- [Page-level text extractions]:
■ ■ ■ ■

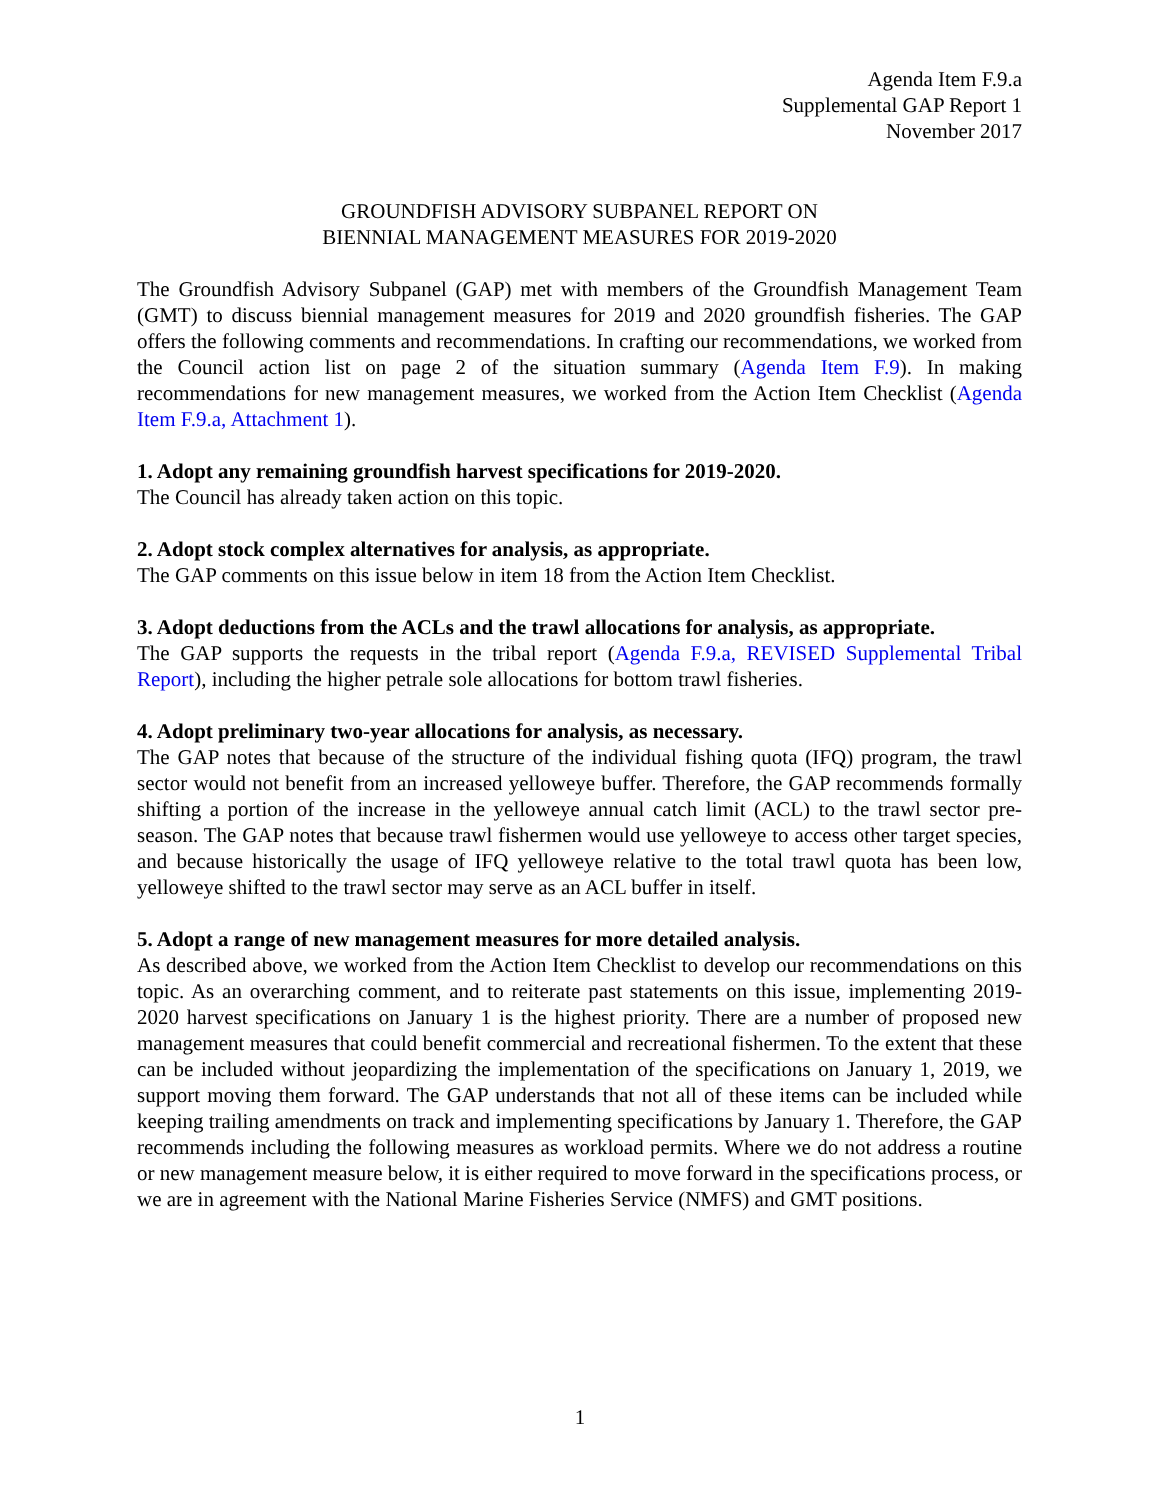Agenda Item F.9.a
Supplemental GAP Report 1
November 2017
GROUNDFISH ADVISORY SUBPANEL REPORT ON
BIENNIAL MANAGEMENT MEASURES FOR 2019-2020
The Groundfish Advisory Subpanel (GAP) met with members of the Groundfish Management Team (GMT) to discuss biennial management measures for 2019 and 2020 groundfish fisheries. The GAP offers the following comments and recommendations. In crafting our recommendations, we worked from the Council action list on page 2 of the situation summary (Agenda Item F.9). In making recommendations for new management measures, we worked from the Action Item Checklist (Agenda Item F.9.a, Attachment 1).
1. Adopt any remaining groundfish harvest specifications for 2019-2020.
The Council has already taken action on this topic.
2. Adopt stock complex alternatives for analysis, as appropriate.
The GAP comments on this issue below in item 18 from the Action Item Checklist.
3. Adopt deductions from the ACLs and the trawl allocations for analysis, as appropriate.
The GAP supports the requests in the tribal report (Agenda F.9.a, REVISED Supplemental Tribal Report), including the higher petrale sole allocations for bottom trawl fisheries.
4. Adopt preliminary two-year allocations for analysis, as necessary.
The GAP notes that because of the structure of the individual fishing quota (IFQ) program, the trawl sector would not benefit from an increased yelloweye buffer. Therefore, the GAP recommends formally shifting a portion of the increase in the yelloweye annual catch limit (ACL) to the trawl sector pre-season. The GAP notes that because trawl fishermen would use yelloweye to access other target species, and because historically the usage of IFQ yelloweye relative to the total trawl quota has been low, yelloweye shifted to the trawl sector may serve as an ACL buffer in itself.
5. Adopt a range of new management measures for more detailed analysis.
As described above, we worked from the Action Item Checklist to develop our recommendations on this topic. As an overarching comment, and to reiterate past statements on this issue, implementing 2019-2020 harvest specifications on January 1 is the highest priority. There are a number of proposed new management measures that could benefit commercial and recreational fishermen. To the extent that these can be included without jeopardizing the implementation of the specifications on January 1, 2019, we support moving them forward. The GAP understands that not all of these items can be included while keeping trailing amendments on track and implementing specifications by January 1. Therefore, the GAP recommends including the following measures as workload permits. Where we do not address a routine or new management measure below, it is either required to move forward in the specifications process, or we are in agreement with the National Marine Fisheries Service (NMFS) and GMT positions.
1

■ ■ ■ ■

In the records above, find every line that contains the word "Adopt" and copy it.

1. Adopt any remaining groundfish harvest specifications for 2019-2020.
2. Adopt stock complex alternatives for analysis, as appropriate.
3. Adopt deductions from the ACLs and the trawl allocations for analysis, as appropriate.
4. Adopt preliminary two-year allocations for analysis, as necessary.
5. Adopt a range of new management measures for more detailed analysis.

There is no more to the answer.